The liberal research group Center for American Progress found that SB 1070 has turned off travelers and kept plenty of conference and conventions out of Arizona–to the tune of $141 million in lost revenue.
CAP’s research showed that actual lost lodging revenue from hotel and convention venue cancellations amounted to a $45 million loss, three times what the Arizona Hotel and Lodging Association had publicly estimated. CAP said that if in-town transportation, shopping and other restaurant and travel costs were included, the real impact would be more than a hundred million dollars. But it won’t slow down anytime soon; CAP foresees that Arizona successfully made the state an unattractive place to do business or travel to when it passed SB 1070 in April. According to the report, bookings through the Convention and Visitors’ Bureau in July and August of this year had seen a 35 percent dip from the previous year.

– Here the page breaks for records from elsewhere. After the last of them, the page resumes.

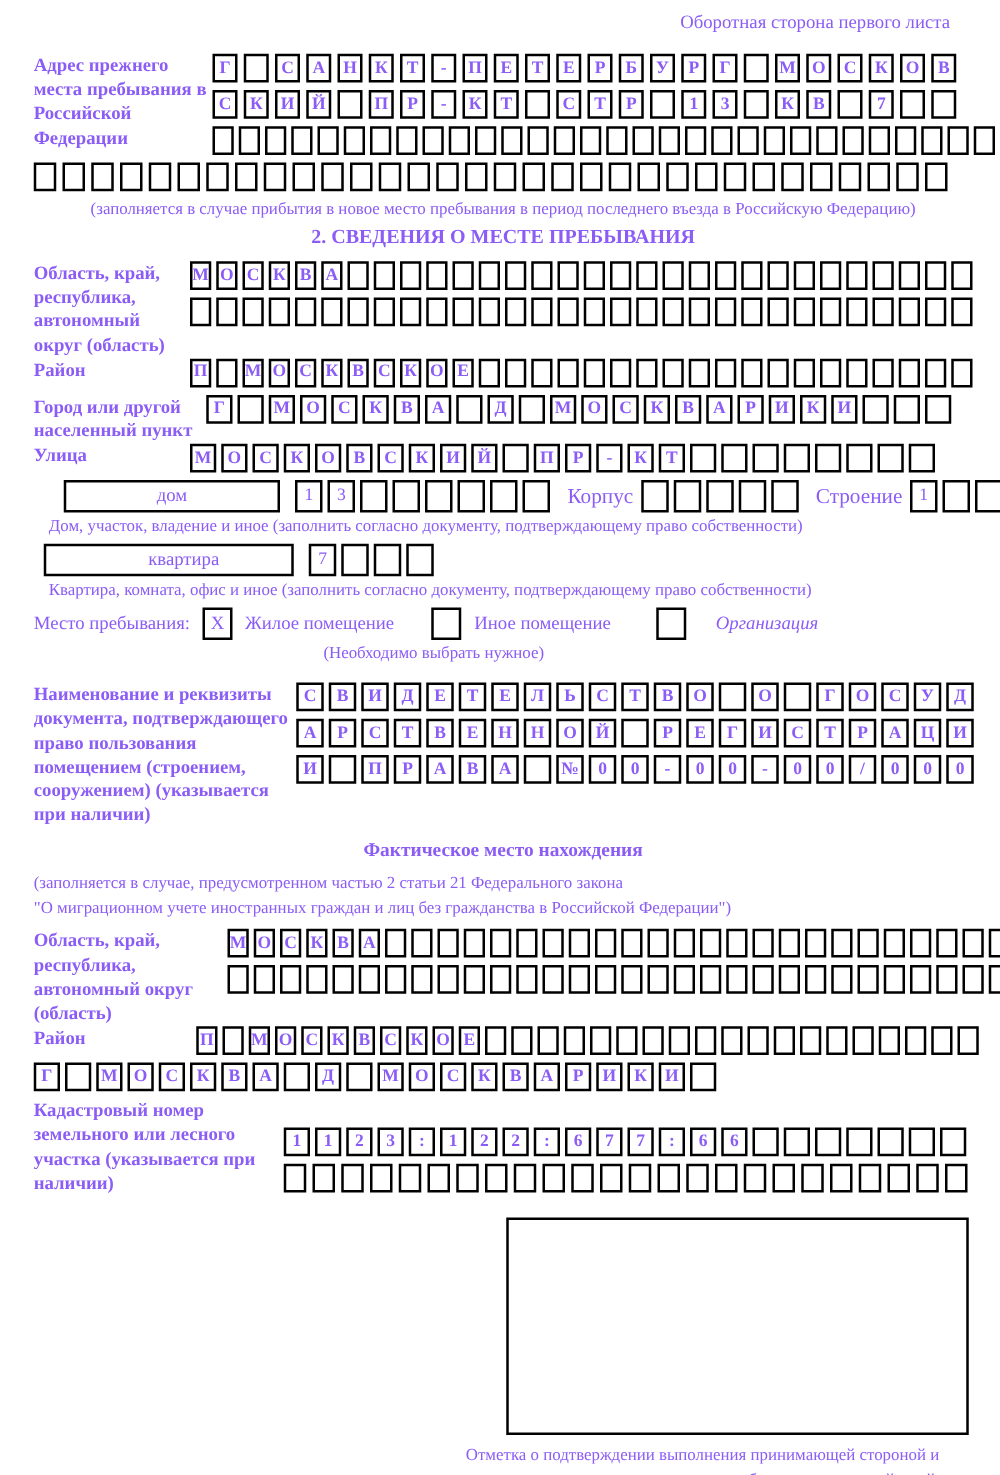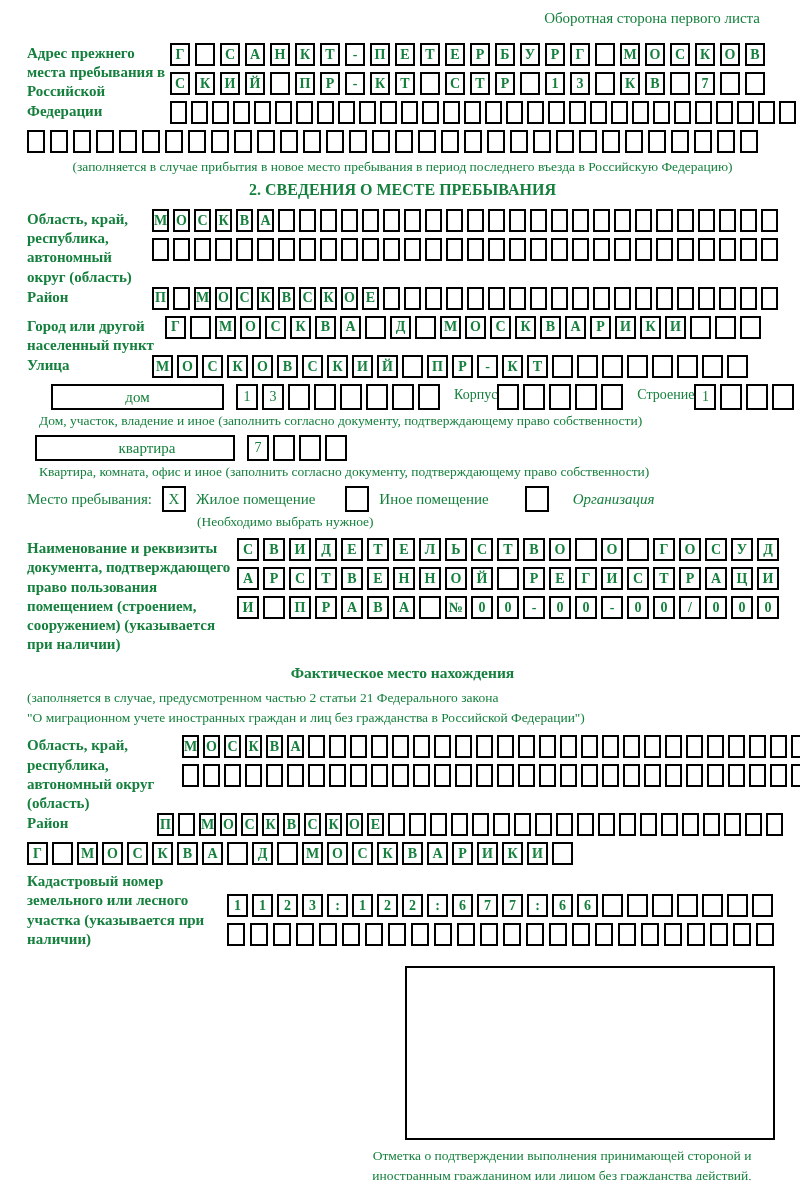--- a/index.html
+++ b/index.html
@@ -7,7 +7,7 @@
   .page {
     position:relative; width:800px; height:1180px; overflow:hidden;
     padding:10px 22px 0 27px;
-    font-family:"Liberation Serif", serif; color:#15803d; background:#fff;
+    font-family:"Liberation Serif", serif; color:#8b5cf6; background:#fff;
   }
   .hdr { text-align:right; font-size:15px; padding-right:18px; margin-bottom:16px; }
 

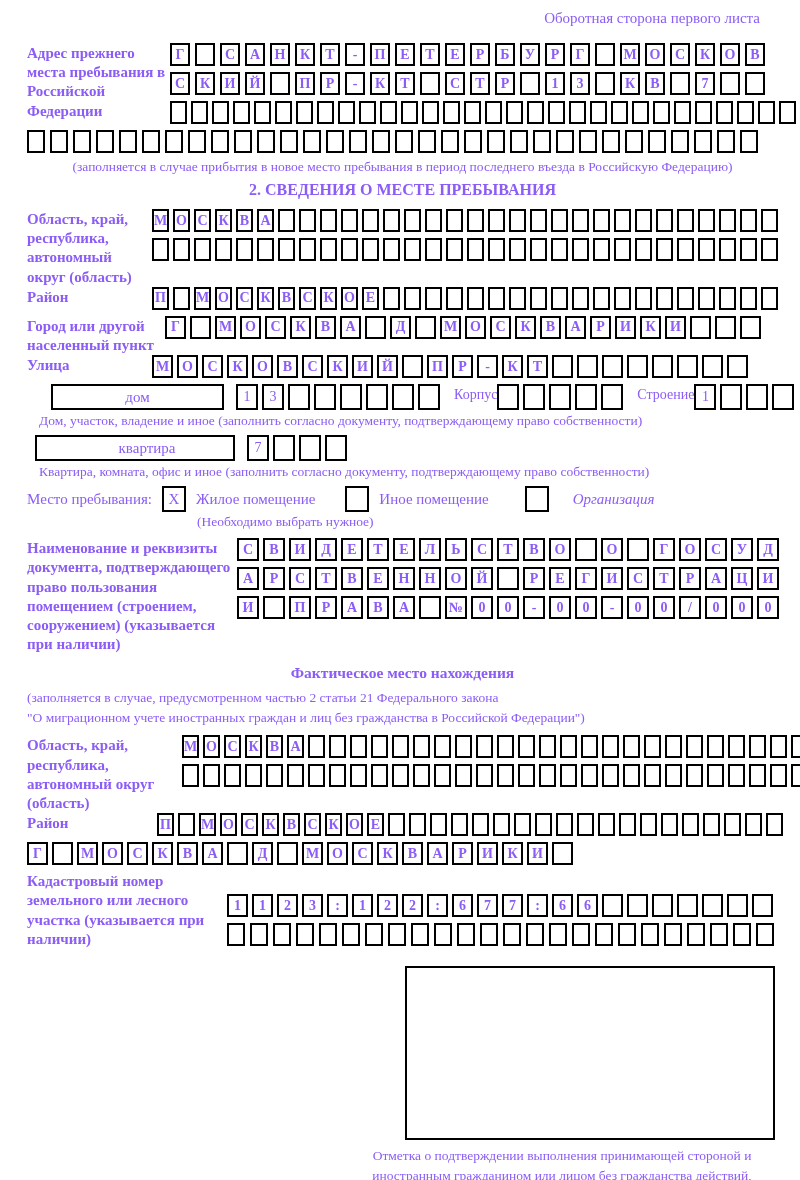--- a/index.html
+++ b/index.html
@@ -35,7 +35,7 @@
     border:2px solid #000; height:26px; display:flex; align-items:center; justify-content:center;
     font-size:15px; flex:none;
   }
-  .inline-lbl { font-size:14px; padding:3px 0 0 10px; flex:none; }
+  .inline-lbl { font-size:17px; padding:3px 6px 0 10px; flex:none; }
   .domrow { display:flex; align-items:flex-start; margin-bottom:4px; }
   .domrow .cells { margin-bottom:0; }
   .domrow .cell { height:26px; }

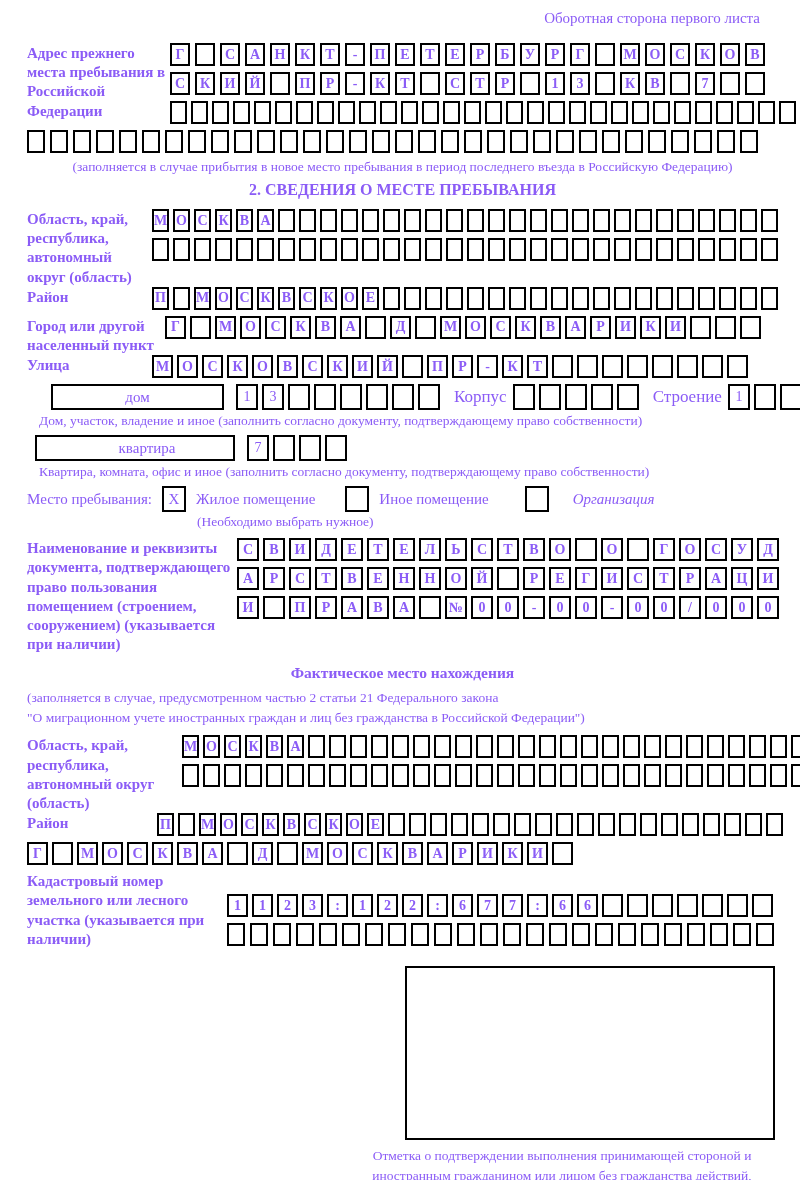--- a/index.html
+++ b/index.html
@@ -45,7 +45,7 @@
     width:24px; height:26px; border:2px solid #000; display:flex; align-items:center;
     justify-content:center; font-size:15px; flex:none; margin:0 10px;
   }
-  .staynote { font-size:13.5px; text-align:left; width:300px; margin:2px 0 8px 170px; }
+  .staynote { font-size:13.5px; text-align:center; width:300px; margin:2px 0 16px 170px; }
 
   .factnote { font-size:13.5px; text-align:left; line-height:1.45; margin-bottom:8px; }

Part of Arizona’s new pariah status came about because of a boycott that was called shortly after Gov. Jan Brewer signed it into law. Brewer’s oft-uttered lies about phantom headless bodies found in the Arizona desert likely do not help attract visitors to the state.
SB 1070 requires law enforcement officials to inquire about the immigration status of anyone they have reasonable suspicion to believe might be in the state without papers while police are enforcing state, local and even civil code. A bevy of lawsuits are being argued against the law in several courts around the country.
The news should serve as a warning to states attempting to pass their own copycat bills. If respecting the rights and humanity of immigrants and people of color isn’t argument enough, perhaps basic economic sense will convince them.
Guess Brewer should start asking for donations for more than just SB 1070’s legal defense fund.